Em conversa com analistas ontem, o vice-presidente de finanças da Natura, Roberto Pedote, lembrou que Lima participou da aprovação de decisões estratégicas da companhia no conselho e afirmou que sua designação mostra compromisso do colegiado com a continuidade dos projetos em implementação.
A pressão por resultados é crescente na Natura, líder no mercado de higiene pessoal, cosméticos e perfumaria, que tem sofrido com a concorrência acirrada no setor. Empresas que atuam com franquias e no varejo ganharam mais espaço. No segundo trimestre, a receita da Natura subiu apenas 1,8% no Brasil em relação a igual período do ano passado, e o lucro líquido caiu 26,8%.
Lima comandou a Vivo entre 2005 e 2011, liderou o processo de migração da tecnologia de telefonia móvel da segunda geração para a terceira geração (3G) e devolveu a rentabilidade à operadora. Para os analistas da Brasil Plural, um atributo importante da experiência do executivo na Vivo foi o foco em desempenho operacional e esforços de corte de custos.
O executivo participa atualmente do conselho de grupos como Telefônica Brasil e Pão de Açúcar. Na visão da equipe da Brasil Plural, a vasta experiência de Lima como conselheiro e executivo ressalta sua habilidade de circular em diversas partes, o que pode ser útil para a Natura, que precisa lidar com eventuais opiniões divergentes entre os três fundadores e principais acionistas da companhia.
“Achamos que a Natura está passando por um momento desafiador de defender sua posição como líder no segmento de higiene pessoal, perfumaria e cosméticos no Brasil e talvez a administração quisesse trazer alguém novo, menos enraizado no lema ‘bem estar bem’ da companhia, para promover ajustes no curso da companhia”, afirmam os analistas da Brasil Plural.
Ao longo dos anos, Carlucci construiu seu comitê executivo, e alguns de seus membros eram cotados para a sucessão. Era o caso do vice-presidente de marcas e negócios, José Vicente Marino, ex-presidente da Johnson & Johnson no Brasil, que chegou à empresa em 2008, e Pedote, que veio da Nokia em 2009. Pedote afirmou ontem aos analistas que não há nenhuma mudança adicional no quadro administrativo relacionada à saída de Carlucci.

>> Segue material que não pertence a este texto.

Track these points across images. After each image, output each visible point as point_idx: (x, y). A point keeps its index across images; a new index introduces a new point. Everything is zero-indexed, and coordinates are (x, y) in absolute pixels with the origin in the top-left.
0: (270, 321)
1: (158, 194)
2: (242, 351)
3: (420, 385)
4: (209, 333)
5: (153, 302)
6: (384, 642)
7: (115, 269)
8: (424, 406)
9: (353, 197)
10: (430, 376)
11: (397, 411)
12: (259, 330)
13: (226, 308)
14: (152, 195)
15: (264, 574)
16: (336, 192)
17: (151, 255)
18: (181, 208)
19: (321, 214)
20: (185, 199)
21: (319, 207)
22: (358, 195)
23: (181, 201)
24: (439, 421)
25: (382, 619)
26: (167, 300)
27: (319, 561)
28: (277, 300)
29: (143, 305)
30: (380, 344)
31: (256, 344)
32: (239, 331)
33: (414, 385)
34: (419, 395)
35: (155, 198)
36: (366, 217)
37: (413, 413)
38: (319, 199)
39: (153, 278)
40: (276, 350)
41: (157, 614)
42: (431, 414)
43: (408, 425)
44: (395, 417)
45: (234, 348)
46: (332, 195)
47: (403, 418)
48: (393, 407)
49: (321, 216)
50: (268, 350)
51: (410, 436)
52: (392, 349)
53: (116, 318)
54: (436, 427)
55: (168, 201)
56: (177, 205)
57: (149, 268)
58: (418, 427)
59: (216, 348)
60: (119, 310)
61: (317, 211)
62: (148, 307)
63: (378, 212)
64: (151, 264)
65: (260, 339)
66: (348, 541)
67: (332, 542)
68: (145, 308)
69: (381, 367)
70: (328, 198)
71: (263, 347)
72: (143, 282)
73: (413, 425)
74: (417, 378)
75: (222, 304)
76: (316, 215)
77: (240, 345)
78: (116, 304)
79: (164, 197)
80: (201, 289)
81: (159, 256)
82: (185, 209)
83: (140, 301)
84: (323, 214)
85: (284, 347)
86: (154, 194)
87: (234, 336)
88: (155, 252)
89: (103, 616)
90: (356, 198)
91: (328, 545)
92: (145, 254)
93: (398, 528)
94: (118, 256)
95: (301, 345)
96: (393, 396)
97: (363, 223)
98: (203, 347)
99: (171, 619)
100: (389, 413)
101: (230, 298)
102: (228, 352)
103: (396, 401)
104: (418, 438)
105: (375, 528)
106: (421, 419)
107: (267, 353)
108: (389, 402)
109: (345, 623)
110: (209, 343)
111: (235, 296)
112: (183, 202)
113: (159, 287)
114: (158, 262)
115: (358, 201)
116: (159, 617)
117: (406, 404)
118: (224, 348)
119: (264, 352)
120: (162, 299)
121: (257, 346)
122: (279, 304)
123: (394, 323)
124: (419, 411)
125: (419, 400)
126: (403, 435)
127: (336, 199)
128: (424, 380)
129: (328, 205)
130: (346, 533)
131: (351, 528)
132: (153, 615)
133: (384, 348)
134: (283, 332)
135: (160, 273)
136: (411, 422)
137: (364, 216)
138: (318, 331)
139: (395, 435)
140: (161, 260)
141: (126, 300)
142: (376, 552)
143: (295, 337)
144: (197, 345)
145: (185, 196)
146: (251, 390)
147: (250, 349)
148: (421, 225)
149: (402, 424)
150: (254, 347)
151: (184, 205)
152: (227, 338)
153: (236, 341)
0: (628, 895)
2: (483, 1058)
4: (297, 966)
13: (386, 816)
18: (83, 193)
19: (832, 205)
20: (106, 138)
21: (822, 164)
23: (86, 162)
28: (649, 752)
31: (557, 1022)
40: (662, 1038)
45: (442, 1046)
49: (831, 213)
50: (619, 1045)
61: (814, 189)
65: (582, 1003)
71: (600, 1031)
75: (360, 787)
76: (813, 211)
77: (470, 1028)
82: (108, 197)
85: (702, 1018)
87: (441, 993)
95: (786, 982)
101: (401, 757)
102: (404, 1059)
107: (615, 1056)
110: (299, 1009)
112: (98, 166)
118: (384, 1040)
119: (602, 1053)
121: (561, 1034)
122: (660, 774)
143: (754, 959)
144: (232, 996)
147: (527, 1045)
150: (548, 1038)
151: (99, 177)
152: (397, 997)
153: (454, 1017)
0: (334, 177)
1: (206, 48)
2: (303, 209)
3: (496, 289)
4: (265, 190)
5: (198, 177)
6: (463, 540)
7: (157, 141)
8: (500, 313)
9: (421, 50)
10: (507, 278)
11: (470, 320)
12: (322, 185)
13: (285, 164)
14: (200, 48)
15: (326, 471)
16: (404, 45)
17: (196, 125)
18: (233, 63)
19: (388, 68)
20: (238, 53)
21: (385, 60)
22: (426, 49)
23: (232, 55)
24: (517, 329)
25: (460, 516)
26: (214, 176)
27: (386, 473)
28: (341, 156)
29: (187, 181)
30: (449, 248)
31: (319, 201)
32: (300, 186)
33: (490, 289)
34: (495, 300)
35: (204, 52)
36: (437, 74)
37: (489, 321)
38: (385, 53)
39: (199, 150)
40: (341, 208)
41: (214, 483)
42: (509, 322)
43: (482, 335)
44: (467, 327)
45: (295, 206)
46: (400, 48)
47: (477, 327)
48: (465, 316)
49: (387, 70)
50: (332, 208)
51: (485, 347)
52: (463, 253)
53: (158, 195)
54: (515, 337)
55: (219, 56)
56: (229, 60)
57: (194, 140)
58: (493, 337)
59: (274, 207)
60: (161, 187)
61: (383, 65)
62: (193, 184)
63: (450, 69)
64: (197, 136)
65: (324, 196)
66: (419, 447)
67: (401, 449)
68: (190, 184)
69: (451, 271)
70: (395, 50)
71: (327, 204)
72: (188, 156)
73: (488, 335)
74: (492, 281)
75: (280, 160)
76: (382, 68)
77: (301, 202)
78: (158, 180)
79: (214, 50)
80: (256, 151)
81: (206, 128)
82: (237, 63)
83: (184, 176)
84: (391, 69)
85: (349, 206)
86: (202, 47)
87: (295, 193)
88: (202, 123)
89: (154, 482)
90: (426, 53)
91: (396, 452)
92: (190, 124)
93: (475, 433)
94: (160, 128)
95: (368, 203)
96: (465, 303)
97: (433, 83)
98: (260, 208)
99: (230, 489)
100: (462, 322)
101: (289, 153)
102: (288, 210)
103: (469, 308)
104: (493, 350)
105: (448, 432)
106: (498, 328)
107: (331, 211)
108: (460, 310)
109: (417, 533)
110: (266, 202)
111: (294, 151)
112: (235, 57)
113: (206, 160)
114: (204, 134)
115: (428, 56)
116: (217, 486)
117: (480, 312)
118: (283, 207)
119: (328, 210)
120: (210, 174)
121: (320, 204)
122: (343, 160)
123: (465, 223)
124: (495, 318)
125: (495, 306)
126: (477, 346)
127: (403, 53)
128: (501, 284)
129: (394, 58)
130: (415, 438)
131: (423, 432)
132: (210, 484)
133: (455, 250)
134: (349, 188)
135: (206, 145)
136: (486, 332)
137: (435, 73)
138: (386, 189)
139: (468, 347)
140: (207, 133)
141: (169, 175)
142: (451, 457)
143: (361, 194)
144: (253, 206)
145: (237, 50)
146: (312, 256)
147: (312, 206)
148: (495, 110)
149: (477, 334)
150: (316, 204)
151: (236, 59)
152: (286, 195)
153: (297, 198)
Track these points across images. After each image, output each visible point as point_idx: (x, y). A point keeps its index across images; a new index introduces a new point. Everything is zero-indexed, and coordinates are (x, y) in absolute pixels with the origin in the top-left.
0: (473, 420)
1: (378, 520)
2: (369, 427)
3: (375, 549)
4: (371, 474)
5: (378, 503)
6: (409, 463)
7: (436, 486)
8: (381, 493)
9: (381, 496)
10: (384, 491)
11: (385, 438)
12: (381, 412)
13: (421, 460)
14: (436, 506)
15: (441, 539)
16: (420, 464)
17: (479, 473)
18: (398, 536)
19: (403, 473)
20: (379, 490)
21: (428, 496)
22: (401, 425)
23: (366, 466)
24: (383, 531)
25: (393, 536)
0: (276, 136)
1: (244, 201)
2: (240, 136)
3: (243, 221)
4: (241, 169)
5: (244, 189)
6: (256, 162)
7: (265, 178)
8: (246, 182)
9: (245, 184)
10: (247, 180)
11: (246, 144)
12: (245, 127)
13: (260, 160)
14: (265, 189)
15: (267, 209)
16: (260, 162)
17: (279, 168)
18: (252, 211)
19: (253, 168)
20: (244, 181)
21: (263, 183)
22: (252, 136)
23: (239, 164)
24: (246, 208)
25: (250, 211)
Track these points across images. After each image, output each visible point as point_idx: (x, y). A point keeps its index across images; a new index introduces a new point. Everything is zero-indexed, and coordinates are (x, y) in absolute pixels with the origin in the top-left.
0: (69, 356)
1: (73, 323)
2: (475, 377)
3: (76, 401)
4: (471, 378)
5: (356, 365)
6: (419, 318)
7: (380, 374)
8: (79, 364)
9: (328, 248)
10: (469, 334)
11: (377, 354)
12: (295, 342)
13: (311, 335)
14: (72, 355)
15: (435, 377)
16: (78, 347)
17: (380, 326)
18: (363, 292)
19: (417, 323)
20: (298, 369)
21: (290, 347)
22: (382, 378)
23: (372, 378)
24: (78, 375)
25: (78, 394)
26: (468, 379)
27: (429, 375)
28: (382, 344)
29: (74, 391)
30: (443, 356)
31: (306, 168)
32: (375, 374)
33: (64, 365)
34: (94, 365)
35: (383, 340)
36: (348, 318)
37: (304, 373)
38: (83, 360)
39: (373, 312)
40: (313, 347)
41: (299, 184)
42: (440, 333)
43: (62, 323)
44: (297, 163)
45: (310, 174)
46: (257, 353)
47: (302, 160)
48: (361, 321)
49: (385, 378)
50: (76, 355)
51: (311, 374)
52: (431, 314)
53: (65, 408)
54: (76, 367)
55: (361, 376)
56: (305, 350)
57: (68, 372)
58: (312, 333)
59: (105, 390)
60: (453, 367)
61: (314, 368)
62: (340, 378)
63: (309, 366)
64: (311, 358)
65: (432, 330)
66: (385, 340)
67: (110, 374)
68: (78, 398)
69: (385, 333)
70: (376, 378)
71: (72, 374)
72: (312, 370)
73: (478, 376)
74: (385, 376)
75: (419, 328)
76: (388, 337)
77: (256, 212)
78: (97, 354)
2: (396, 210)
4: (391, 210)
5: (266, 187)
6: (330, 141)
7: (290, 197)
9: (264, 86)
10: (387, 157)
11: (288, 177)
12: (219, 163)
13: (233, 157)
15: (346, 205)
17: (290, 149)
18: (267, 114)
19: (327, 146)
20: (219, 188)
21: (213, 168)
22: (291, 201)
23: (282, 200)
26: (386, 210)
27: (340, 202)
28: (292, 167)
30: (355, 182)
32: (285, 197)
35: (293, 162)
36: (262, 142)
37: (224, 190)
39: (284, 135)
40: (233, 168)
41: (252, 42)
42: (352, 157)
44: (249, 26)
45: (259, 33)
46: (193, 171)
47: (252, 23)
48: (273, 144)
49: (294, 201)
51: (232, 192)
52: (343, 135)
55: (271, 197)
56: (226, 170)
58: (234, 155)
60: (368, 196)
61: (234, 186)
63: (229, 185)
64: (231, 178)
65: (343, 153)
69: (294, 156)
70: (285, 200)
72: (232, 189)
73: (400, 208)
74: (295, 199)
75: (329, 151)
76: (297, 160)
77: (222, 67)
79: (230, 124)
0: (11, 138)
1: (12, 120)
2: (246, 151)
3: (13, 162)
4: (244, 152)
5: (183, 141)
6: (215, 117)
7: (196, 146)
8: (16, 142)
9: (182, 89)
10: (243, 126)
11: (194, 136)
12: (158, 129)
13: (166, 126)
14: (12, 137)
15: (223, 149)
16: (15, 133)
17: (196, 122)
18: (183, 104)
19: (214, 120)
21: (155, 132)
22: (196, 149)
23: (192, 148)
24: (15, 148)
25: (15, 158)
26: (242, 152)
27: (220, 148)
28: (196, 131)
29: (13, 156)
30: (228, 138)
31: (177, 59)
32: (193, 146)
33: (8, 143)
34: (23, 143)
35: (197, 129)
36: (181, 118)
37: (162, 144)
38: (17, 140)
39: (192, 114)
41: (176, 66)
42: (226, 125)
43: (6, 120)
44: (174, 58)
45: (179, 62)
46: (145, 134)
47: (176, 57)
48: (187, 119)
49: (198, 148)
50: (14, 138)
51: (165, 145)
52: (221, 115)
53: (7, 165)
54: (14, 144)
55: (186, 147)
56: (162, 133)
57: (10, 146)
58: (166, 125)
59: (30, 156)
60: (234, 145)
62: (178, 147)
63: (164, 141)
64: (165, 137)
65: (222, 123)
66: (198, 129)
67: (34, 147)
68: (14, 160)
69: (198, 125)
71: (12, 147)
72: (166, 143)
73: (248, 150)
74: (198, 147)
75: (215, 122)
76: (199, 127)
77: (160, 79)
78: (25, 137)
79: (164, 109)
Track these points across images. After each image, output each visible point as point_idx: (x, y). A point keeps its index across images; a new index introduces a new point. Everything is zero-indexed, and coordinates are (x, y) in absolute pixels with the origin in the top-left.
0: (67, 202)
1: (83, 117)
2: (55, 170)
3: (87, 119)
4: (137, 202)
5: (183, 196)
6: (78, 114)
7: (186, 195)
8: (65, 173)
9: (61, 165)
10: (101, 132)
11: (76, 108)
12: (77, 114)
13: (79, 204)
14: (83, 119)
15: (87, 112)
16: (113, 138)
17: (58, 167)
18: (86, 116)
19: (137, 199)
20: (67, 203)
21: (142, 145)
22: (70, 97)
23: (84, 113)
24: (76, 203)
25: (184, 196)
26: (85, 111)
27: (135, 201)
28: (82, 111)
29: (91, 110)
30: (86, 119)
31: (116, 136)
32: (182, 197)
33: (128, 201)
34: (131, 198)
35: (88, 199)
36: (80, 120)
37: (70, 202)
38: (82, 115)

Carlucci, de 47 anos, foi praticamente o único presidente da companhia desde que a Natura abriu o capital, em maio de 2004. O executivo assumiu o cargo em março de 2005, substituindo o fundador Pedro Passos. Ele é bem quisto pelos acionistas e foi preservado em momentos de fragilidade, como em 2007, quando a Natura também perdia mercado e rentabilidade. Carlucci ingressou na empresa em 1989 e era vice-presidente comercial antes da última promoção. Durante sua gestão, a receita líquida da Natura subiu quatro vezes, para R$ 7 bilhões. O lucro antes de juros, impostos, depreciação e amortização (Ebitda) cresceu 3,7 vezes, para R$ 1,6 bilhão.
Para o Deutsche Bank, a chegada de um novo presidente deve trazer volatilidade às ações da Natura no curto prazo. “O conselho e o comitê executivo passaram por decisões difíceis nos anos recentes. Agora que a hora de implementar tais iniciativas estratégicas chegou, Carlucci, que iria desempenhar um papel vital em tocar com êxito esses projetos, está fora”, destaca o analista Marcel Moraes.